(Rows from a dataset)
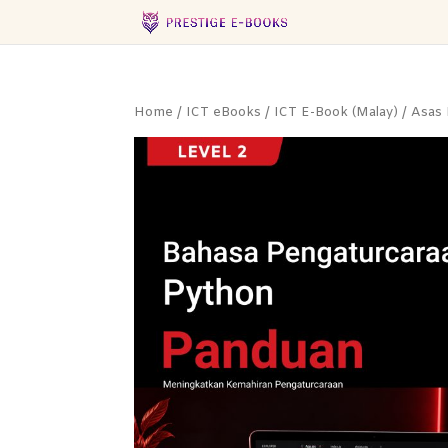
Home
/
ICT eBooks
/
ICT E-Book (Malay)
/
Asas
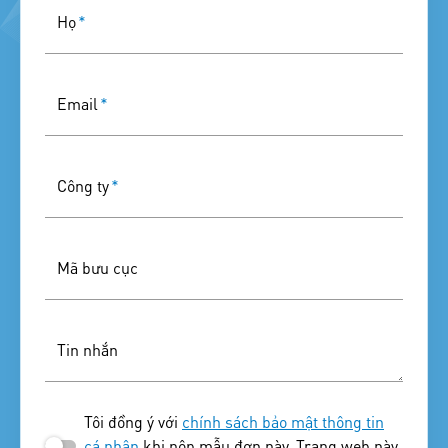
Họ
*
Email
*
Công ty
*
Mã bưu cục
Tin nhắn
Tôi đồng ý với
chính sách bảo mật thông tin
cá nhân
khi nộp mẫu đơn này. Trang web này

- WHAT THE TASK REQUIRES -
Turn the lines read from the rows above into a single numbered list, skipping any blank lines. Include no pictures in your answer.

- RESPONSE BELOW -
1. Home
2. /
3. ICT eBooks
4. /
5. ICT E-Book (Malay)
6. /
7. Asas
8. Họ
9. *
10. Email
11. *
12. Công ty
13. *
14. Mã bưu cục
15. Tin nhắn
16. Tôi đồng ý với
17. chính sách bảo mật thông tin
18. cá nhân
19. khi nộp mẫu đơn này. Trang web này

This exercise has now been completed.